**Task brief**
Determine how many lines in the entries below include "tray". The reply should be that number and nothing else.
**** Given information
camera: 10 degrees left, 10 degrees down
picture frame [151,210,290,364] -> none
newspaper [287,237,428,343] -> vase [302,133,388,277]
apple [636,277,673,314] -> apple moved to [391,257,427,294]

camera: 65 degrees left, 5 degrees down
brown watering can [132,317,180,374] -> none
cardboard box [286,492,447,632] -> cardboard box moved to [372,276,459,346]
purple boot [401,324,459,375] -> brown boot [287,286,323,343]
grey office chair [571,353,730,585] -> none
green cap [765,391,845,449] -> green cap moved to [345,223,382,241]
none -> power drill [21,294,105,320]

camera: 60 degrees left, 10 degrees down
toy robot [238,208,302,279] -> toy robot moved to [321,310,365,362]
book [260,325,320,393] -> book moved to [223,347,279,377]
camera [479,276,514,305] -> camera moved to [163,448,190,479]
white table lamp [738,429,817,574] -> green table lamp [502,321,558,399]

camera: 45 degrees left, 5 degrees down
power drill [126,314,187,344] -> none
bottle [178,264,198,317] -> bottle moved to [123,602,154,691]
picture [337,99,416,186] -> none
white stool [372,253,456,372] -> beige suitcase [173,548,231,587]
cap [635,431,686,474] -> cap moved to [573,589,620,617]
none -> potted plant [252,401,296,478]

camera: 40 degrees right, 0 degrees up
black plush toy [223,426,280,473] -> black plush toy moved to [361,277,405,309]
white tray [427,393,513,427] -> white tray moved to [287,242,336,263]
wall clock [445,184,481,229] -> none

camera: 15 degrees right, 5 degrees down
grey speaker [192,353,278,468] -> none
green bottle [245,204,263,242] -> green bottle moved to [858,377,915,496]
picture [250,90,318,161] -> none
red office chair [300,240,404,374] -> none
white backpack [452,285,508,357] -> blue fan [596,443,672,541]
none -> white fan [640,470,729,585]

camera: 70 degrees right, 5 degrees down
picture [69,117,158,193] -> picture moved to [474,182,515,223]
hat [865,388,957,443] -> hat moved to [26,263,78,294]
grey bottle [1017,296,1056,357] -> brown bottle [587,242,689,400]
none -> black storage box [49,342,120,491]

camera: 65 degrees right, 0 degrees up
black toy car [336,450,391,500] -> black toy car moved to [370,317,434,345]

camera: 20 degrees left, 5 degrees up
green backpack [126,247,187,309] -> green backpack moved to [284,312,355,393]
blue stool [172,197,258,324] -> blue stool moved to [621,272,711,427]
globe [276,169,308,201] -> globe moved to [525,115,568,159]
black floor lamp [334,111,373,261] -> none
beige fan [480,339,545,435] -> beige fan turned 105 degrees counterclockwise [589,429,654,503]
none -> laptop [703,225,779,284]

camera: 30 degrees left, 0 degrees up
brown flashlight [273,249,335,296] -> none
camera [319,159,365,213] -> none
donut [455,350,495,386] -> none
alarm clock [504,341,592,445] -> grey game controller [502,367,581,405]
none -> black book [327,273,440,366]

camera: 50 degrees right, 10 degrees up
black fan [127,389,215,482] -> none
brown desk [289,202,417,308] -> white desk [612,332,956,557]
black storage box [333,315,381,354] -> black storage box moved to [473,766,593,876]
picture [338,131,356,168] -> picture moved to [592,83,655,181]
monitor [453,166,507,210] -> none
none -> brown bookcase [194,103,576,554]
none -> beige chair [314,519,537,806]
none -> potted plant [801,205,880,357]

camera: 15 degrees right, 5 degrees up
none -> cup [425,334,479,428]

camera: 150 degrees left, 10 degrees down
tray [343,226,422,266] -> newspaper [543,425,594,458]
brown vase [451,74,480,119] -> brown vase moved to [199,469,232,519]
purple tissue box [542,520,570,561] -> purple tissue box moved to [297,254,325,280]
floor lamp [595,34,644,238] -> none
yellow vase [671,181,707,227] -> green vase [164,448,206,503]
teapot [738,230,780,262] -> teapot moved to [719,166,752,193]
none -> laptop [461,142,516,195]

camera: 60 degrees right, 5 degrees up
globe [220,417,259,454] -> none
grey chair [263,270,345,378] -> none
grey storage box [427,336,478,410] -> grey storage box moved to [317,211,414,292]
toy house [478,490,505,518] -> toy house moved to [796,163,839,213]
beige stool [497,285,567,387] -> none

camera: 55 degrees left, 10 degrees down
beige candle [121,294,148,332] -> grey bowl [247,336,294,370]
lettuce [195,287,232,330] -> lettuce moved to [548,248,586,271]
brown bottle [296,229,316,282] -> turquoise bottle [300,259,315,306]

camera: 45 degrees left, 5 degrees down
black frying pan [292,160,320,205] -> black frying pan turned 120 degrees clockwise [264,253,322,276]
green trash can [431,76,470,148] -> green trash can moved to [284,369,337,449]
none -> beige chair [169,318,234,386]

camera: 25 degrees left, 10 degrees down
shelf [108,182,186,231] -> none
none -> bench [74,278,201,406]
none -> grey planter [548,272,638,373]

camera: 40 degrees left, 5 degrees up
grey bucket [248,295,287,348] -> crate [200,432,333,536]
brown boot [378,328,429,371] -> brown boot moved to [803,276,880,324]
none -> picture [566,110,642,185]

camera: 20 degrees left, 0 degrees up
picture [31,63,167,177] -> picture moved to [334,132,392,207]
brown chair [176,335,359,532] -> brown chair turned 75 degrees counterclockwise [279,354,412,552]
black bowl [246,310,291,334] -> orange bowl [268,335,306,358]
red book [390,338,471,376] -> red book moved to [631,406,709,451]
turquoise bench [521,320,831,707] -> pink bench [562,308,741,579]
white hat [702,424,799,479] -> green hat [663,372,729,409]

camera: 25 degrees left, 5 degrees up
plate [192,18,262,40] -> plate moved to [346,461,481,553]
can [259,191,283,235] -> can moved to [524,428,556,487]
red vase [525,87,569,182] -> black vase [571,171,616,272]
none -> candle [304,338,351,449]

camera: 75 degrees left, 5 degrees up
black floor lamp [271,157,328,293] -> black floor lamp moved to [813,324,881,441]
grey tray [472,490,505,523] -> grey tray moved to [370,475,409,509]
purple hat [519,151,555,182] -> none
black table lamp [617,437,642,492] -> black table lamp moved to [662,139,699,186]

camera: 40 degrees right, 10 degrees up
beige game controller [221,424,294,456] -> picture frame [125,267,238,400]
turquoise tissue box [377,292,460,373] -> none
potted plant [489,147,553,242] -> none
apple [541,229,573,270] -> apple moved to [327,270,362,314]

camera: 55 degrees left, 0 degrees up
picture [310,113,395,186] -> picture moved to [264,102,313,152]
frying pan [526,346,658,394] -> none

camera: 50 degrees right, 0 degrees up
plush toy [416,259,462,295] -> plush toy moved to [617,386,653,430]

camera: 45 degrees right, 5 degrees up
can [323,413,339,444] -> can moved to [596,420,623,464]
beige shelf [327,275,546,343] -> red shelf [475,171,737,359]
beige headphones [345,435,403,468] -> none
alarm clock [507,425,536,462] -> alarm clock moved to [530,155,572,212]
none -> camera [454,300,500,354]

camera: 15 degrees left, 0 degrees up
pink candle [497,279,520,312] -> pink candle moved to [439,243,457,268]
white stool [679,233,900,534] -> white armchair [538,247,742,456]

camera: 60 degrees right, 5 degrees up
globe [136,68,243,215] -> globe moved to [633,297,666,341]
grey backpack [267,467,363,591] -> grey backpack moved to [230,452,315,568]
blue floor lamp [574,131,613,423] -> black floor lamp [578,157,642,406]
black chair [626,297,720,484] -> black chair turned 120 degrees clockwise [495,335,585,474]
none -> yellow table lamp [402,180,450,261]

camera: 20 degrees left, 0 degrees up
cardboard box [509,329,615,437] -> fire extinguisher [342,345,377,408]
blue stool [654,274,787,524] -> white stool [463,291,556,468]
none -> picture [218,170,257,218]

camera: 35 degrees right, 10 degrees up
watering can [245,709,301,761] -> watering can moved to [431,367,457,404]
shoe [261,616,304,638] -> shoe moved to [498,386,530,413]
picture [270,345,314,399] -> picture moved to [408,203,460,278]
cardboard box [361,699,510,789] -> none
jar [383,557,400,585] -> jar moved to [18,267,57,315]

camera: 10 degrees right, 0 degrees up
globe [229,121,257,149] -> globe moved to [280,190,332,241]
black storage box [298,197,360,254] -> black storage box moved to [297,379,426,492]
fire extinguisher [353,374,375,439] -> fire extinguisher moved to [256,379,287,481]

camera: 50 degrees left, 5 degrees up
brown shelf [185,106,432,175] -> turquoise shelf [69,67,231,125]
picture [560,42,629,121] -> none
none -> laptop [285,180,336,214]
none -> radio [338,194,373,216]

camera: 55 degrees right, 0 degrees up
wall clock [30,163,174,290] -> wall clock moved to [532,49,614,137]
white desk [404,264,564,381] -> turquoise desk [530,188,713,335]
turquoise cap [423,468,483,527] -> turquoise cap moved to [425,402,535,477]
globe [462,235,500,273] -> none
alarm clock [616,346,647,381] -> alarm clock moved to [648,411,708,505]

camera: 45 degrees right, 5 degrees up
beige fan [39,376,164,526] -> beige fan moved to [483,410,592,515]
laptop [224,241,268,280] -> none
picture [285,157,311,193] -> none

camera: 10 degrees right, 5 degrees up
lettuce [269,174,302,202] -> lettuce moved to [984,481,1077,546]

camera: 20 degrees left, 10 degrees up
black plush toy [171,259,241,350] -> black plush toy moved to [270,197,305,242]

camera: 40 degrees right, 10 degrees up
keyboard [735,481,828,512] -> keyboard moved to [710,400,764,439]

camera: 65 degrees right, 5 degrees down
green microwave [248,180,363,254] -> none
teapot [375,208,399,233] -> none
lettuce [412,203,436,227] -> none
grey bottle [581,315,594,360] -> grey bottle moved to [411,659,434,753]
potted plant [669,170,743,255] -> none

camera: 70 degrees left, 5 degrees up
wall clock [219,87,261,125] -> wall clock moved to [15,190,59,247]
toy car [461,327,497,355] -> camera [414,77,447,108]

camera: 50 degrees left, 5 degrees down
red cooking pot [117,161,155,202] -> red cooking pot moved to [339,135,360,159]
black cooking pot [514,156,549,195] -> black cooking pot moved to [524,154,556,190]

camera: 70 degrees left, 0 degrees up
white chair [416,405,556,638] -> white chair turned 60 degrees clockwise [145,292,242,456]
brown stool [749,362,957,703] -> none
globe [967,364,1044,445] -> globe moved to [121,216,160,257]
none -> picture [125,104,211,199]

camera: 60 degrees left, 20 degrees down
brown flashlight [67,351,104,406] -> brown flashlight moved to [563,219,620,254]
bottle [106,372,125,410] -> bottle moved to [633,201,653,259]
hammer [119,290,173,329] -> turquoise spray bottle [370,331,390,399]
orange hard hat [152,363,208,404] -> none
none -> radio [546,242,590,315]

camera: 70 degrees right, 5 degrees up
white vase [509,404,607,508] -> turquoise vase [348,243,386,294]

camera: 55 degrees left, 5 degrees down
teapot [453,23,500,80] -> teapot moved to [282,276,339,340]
********
**Answer for this exercise**
3